§ The task
The output is the lines below from the one with "left ankle: (683, 1048)" through the one with "left hip: (75, 364)", both included, printed exactly and with no other line.

§ Available data
● ● ● ● ● ● ●
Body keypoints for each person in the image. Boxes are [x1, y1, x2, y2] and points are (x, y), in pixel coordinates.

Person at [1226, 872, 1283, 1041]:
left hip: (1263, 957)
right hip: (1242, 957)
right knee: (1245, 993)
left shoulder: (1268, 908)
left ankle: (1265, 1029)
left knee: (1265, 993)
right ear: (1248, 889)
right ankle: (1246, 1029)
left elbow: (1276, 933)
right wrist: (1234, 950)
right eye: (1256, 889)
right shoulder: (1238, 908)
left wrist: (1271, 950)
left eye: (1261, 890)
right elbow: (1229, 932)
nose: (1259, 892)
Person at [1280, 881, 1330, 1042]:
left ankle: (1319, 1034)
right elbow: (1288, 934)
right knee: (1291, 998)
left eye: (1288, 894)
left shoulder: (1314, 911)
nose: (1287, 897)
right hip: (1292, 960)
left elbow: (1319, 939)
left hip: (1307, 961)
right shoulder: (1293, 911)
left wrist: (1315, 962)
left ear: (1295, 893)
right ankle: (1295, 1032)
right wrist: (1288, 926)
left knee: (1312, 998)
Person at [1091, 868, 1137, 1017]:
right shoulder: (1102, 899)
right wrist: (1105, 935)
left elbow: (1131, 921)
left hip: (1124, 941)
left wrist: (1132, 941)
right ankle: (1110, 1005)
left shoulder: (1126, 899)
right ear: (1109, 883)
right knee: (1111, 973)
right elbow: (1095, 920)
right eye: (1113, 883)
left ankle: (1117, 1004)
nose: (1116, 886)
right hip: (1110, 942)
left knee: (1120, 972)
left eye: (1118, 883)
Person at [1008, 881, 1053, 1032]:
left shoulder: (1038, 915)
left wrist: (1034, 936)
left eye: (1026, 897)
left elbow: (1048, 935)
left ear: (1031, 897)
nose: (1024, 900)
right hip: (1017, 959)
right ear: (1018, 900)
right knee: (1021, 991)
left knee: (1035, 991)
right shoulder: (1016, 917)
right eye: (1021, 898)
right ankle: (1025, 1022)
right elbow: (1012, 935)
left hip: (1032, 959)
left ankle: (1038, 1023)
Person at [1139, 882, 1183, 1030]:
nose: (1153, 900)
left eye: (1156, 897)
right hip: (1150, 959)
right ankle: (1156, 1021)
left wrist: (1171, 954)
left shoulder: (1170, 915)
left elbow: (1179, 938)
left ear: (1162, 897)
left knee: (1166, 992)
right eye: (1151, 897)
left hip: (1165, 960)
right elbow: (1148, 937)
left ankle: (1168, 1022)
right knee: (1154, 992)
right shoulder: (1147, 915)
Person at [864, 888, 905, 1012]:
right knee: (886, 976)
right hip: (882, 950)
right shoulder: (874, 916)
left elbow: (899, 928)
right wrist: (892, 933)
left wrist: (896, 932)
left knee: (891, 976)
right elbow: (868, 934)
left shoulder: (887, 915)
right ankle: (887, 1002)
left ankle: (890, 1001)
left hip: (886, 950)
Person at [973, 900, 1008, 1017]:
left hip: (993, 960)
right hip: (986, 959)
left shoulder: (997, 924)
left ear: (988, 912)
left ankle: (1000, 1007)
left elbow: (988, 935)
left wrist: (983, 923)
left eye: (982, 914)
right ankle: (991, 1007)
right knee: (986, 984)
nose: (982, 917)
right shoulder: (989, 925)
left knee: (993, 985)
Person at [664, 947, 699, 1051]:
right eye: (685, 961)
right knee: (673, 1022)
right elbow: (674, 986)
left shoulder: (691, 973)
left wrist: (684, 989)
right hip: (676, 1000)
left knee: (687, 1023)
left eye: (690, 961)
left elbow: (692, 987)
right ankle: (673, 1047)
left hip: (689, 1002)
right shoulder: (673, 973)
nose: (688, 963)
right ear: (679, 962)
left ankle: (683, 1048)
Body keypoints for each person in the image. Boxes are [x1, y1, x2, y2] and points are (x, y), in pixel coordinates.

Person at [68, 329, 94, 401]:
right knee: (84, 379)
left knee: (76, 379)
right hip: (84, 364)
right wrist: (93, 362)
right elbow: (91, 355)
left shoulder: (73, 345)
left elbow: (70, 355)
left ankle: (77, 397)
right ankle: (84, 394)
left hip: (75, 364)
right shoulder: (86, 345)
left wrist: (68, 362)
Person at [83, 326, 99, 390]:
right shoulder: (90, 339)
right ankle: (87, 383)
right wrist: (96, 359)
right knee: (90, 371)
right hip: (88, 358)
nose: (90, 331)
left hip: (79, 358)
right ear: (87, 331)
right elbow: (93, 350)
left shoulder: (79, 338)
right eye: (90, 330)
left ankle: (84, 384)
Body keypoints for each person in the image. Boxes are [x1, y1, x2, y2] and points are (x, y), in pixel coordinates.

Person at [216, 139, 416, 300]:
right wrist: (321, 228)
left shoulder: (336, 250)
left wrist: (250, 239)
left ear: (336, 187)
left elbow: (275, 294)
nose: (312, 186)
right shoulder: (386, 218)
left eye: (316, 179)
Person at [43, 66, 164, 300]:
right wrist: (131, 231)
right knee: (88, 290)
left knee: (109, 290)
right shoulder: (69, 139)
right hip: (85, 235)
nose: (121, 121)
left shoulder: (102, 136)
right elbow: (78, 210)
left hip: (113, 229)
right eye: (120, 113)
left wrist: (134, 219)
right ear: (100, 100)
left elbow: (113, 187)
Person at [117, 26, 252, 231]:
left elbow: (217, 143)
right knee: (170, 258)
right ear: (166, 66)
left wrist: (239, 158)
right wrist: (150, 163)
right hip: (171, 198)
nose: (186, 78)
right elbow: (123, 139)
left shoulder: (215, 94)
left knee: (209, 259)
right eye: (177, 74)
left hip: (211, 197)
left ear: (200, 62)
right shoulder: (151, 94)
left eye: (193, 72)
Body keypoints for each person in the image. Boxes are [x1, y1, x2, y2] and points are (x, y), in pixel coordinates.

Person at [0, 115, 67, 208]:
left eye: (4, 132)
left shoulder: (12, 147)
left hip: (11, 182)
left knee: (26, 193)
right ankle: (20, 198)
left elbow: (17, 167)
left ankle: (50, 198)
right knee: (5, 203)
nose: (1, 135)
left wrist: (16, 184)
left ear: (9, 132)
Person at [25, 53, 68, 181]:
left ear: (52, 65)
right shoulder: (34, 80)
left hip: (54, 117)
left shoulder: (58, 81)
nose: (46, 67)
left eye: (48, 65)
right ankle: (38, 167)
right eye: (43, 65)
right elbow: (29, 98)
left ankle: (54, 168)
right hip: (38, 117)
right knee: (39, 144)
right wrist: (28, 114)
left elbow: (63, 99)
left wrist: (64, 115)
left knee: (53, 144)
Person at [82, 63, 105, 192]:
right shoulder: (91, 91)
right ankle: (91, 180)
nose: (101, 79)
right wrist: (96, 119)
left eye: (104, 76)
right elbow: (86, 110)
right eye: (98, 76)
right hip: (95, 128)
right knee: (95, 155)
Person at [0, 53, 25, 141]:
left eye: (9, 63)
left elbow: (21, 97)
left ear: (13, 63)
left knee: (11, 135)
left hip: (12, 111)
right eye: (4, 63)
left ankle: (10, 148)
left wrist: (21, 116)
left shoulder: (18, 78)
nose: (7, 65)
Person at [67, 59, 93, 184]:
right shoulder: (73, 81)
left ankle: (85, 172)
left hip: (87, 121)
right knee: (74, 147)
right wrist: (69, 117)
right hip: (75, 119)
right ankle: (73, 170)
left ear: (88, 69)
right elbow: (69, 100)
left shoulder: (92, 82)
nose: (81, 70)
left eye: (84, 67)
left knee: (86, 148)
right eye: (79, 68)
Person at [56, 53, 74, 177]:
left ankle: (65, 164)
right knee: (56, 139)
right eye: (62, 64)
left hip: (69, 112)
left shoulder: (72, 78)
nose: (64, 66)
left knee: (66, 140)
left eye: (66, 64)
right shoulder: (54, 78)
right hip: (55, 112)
● ● ● ● ● ● ●
§ Finished task
left ankle: (683, 1048)
Body keypoints for each person in the image. Boxes are [x1, y1, x2, y2] and points are (x, y), in pixel coordinates.

Person at [68, 329, 94, 401]:
right knee: (84, 379)
left knee: (76, 379)
right hip: (84, 364)
right wrist: (93, 362)
right elbow: (91, 355)
left shoulder: (73, 345)
left elbow: (70, 355)
left ankle: (77, 397)
right ankle: (84, 394)
left hip: (75, 364)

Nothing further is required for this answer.